_TEXT_.

NEW YORK--(BUSINESS WIRE)--Fitch Ratings has affirmed the Issuer Default Rating (IDR) of Teck Resources Limited (Teck; NYSE: TCK; TSE: TCKb) at 'BBB' along with Teck's outstanding debt. A full list of rating actions follows at the end of this release.
The Rating Outlook has been revised to Negative from Stable.
KEY RATING DRIVERS
The ratings reflect Teck's strong liquidity, modest financial leverage, long-lived reserves, leading low cost position in zinc, its leading position in the seaborne hard metallurgical coal market, and solid core position in copper.
Globally, Teck is the second largest seaborne hard coking coal producer after BHP-Mitsubishi Alliance and is in the second quartile on the cost curve (FOB port). Globally, Teck is the tenth largest copper producer with about average costs and the third largest zinc producer, in the lowest quartile on costs. Mine lives are generally over 20 years.
Coal accounted for 49% and copper accounted for 36% of segment operating EBITDA in 2013. Canada accounted for 62% of 2013 gross profit before depreciation and amortization by region, while those in the U.S. accounted for 11%, Chile 10% and Peru 16%.

_YOUR INSTRUCTIONS_. Pick up the Fitch rating release on Teck Resources after its final sentence and continue it in the same register.

_ENTRIES_.
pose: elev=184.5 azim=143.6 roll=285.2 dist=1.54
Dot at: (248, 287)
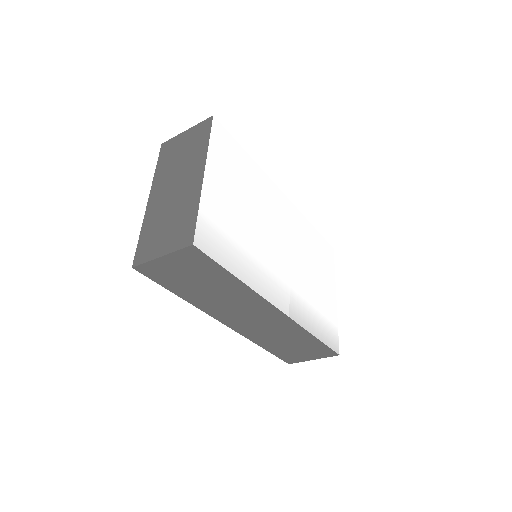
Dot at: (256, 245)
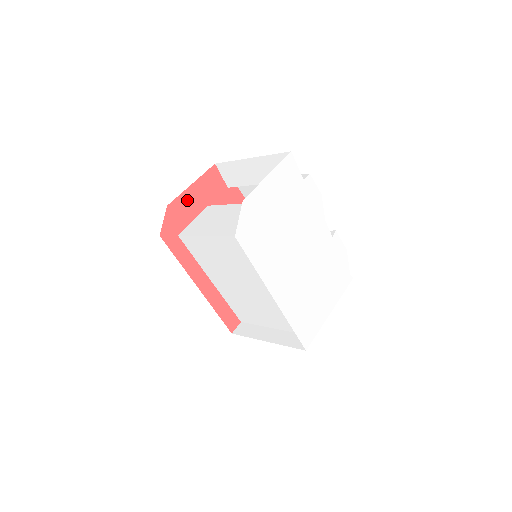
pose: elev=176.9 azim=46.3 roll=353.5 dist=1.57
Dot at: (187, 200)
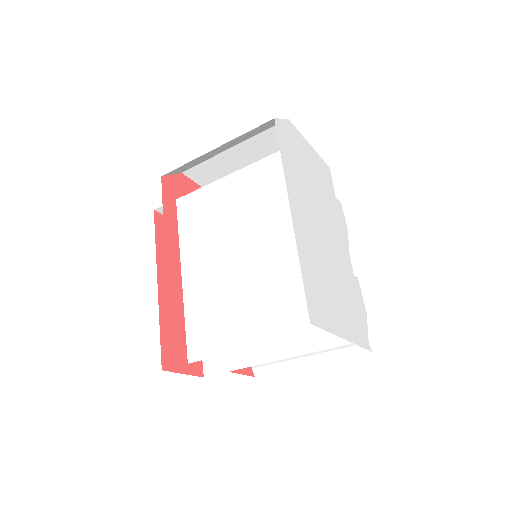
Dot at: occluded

_RESULT FOR THIS TASK_.
Teck guided to C$1.1 billion in new mine development for 2014 including C$850 million for the Fort Hills oil sands project in Canada, and C$105 million for its other energy projects. The Fort Hills project, a partnership among Suncor Energy Inc. (40.8%), Total E&P Canada Ltd. (39.2%) and Teck (20%), was sanctioned in the fourth quarter of 2013. Teck's share of the project spending is estimated at C$2.94 billion for the period 2014 through 2017. Production is not anticipated to start before the end of 2017 but is expected to be at 90% capacity within 12 months.
Fitch acknowledges the diversification benefits of petroleum and recognizes the quality of the Fort Hills project. The project is expected to have cash costs in the range of C$20-C$24/barrel of bitumen and a 50-year mine life.
Total capital guidance for the year is C$2.6 billion including C$700 million of capitalized stripping and C$620 million of sustaining capital.
Oversupply in Metallurgical Coal
The outlook for metallurgical coal prices is weak given persistent oversupply. Fitch expects this condition to persist through 2014 and result in lower profits and cash flow. Teck guides that a $1/tonne change in its coal realizations impacts profits by C$19 million. For 2013, Teck realized $149/tonne on its production on average. Fitch believes this could fall to $135/tonne in 2014. Fitch expects operating EBITDA to fall to $2.8 billion in 2014 and result in negative free cash flow (FCF) generation of as much as C$1.3 billion in 2014 after C$518 million in dividends.
At Dec. 31, 2013, liquidity remained strong with C$2.1 billion available under the revolving credit facility maturing in July 2018 and C$2.8 billion in cash on hand. The credit facilities require Teck to maintain a debt-to-total capitalization ratio of not more than 0.5:1.0. At Dec. 31, 2013, the ratio was 0.29:1.
Scheduled debt maturities over the next five years are C$59 million in 2014, C$350 million in 2015, C$5 million in 2016, C$641 million in 2017 and C$534 million in 2018. Fitch expects the 2015 maturity to be refinanced in the near term.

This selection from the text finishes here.